Description of the task |
Report every line of the listing below in which the string "round" occurs.

Task material |
==================================================
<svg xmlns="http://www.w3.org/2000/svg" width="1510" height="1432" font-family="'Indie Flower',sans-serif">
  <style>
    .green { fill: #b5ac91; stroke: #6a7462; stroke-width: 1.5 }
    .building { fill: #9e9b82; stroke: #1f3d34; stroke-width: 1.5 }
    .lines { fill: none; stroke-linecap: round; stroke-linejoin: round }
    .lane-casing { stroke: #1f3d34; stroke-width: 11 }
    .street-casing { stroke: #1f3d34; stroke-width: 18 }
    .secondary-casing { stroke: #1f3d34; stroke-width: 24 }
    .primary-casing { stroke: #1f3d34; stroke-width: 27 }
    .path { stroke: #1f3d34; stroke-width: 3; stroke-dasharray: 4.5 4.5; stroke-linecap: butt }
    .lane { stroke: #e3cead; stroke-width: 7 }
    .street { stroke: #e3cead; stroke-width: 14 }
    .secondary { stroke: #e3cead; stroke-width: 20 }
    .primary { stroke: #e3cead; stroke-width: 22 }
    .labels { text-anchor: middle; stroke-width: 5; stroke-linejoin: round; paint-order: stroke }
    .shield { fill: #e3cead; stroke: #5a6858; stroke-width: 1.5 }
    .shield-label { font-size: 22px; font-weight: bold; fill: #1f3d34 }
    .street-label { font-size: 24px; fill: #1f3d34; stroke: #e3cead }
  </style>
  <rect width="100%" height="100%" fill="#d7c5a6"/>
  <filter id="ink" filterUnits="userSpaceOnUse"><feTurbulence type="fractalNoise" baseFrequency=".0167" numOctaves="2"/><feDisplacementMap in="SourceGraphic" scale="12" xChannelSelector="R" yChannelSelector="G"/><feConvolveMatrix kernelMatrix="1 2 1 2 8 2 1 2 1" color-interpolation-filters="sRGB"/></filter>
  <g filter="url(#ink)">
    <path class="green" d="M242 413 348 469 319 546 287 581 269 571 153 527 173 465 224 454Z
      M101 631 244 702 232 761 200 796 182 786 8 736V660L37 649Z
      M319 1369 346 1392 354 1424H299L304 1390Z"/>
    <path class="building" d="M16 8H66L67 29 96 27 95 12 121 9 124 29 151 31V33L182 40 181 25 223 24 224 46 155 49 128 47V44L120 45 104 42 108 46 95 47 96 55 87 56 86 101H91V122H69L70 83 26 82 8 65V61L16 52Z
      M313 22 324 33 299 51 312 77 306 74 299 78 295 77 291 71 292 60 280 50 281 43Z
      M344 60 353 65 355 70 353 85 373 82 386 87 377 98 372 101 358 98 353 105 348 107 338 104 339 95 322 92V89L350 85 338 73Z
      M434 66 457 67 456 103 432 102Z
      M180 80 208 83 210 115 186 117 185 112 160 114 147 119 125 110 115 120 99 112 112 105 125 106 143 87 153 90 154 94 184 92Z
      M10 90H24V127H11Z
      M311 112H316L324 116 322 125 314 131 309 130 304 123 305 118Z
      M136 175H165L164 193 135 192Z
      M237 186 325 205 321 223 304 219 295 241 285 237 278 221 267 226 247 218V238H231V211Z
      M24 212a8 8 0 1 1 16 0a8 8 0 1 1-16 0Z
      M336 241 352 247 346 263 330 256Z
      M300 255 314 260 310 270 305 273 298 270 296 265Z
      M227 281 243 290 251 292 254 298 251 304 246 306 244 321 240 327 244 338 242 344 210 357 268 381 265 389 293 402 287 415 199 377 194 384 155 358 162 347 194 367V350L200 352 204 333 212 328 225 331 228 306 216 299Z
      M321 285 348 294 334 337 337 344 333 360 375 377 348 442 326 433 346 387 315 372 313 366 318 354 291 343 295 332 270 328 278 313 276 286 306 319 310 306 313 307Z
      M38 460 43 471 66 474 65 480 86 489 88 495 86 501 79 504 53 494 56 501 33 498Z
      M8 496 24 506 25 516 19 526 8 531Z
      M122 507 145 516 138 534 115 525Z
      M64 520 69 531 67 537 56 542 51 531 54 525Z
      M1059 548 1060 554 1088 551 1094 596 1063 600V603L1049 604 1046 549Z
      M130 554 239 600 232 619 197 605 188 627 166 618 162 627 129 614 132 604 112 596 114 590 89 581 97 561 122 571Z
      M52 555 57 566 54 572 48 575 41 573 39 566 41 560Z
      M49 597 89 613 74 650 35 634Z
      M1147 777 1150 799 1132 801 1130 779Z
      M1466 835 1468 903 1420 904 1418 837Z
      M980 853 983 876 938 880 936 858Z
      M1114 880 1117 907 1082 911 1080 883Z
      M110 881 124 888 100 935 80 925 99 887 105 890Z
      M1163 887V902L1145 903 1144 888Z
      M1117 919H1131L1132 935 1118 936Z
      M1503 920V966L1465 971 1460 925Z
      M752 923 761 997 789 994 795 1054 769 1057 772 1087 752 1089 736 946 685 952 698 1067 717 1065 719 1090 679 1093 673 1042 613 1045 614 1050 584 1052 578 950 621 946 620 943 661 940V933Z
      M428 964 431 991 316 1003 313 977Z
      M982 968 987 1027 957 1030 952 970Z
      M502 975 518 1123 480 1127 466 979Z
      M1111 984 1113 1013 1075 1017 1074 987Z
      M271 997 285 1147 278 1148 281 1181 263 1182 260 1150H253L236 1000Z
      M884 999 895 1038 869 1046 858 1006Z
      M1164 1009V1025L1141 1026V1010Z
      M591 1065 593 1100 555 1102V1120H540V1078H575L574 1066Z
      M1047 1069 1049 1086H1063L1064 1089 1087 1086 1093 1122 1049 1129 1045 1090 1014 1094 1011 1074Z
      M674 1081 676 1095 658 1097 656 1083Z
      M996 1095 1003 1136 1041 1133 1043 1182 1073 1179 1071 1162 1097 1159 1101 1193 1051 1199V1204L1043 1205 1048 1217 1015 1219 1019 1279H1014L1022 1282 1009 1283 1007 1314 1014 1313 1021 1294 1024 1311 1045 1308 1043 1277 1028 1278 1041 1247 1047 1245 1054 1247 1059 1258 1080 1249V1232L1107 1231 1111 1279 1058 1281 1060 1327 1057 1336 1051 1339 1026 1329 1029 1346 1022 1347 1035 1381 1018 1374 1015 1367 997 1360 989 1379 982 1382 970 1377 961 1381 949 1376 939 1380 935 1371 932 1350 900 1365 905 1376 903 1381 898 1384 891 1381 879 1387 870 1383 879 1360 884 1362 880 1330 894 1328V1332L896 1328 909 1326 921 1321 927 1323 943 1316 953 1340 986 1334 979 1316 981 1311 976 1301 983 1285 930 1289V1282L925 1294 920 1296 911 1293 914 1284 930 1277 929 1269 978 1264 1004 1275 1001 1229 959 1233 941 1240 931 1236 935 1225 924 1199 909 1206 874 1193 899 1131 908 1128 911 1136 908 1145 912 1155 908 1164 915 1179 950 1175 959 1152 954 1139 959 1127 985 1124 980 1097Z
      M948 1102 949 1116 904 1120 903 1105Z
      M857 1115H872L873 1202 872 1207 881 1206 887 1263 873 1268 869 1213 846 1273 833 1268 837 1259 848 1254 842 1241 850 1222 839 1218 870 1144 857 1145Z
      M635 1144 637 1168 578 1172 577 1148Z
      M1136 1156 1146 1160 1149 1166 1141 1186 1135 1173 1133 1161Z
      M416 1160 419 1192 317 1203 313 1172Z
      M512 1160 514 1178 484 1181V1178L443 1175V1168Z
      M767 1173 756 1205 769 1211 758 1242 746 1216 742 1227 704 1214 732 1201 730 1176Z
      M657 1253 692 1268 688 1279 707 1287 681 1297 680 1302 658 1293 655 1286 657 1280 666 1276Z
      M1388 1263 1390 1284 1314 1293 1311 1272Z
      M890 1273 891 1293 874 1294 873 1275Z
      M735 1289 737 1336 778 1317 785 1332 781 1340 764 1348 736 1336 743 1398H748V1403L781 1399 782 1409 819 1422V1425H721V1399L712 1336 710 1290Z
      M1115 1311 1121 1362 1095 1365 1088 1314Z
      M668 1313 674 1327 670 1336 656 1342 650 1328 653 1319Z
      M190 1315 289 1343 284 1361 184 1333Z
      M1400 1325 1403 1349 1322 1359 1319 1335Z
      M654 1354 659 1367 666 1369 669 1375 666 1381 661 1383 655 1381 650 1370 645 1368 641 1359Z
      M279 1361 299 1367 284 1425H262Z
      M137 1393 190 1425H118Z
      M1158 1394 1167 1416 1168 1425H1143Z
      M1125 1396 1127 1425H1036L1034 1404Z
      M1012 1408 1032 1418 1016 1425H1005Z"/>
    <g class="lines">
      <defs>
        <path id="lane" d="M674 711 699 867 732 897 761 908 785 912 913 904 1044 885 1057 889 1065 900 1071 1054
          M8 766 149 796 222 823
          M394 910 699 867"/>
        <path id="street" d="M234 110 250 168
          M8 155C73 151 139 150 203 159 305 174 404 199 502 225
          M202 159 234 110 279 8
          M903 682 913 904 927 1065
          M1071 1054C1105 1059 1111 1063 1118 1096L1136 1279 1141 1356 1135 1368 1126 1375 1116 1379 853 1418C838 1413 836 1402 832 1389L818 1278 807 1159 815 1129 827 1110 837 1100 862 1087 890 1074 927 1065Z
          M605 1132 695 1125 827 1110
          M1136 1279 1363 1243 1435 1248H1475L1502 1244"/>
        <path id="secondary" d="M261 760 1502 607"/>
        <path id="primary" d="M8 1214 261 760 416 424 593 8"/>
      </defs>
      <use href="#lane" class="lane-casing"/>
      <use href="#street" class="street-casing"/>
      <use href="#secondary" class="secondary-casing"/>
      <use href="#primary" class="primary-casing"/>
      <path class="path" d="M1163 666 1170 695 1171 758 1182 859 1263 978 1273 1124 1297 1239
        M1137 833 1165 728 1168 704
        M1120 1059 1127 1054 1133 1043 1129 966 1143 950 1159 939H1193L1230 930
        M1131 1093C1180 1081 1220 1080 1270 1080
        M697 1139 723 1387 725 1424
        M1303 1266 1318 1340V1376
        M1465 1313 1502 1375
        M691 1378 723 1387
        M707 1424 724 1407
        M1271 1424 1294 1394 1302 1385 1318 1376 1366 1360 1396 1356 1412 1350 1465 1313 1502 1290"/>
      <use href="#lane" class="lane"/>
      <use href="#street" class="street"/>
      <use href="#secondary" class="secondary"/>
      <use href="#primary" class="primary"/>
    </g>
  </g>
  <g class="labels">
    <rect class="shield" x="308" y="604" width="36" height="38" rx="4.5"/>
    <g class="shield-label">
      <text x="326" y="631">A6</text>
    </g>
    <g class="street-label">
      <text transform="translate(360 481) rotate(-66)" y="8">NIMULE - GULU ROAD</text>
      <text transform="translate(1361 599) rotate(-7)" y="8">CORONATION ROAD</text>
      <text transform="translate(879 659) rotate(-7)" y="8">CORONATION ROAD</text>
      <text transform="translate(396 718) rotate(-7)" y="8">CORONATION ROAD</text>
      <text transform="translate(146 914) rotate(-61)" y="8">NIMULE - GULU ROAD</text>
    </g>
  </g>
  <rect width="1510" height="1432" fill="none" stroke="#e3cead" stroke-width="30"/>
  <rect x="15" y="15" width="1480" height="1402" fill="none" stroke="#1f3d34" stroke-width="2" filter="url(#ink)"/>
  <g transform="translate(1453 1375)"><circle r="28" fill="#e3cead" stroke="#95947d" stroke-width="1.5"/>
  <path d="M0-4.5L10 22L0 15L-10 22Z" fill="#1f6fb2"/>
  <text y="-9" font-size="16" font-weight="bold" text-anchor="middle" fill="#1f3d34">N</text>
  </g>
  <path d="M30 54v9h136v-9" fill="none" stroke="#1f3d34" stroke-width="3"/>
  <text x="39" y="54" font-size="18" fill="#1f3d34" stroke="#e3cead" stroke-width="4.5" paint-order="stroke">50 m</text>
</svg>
==================================================
Answer to this exercise |
    .lines { fill: none; stroke-linecap: round; stroke-linejoin: round }
    .labels { text-anchor: middle; stroke-width: 5; stroke-linejoin: round; paint-order: stroke }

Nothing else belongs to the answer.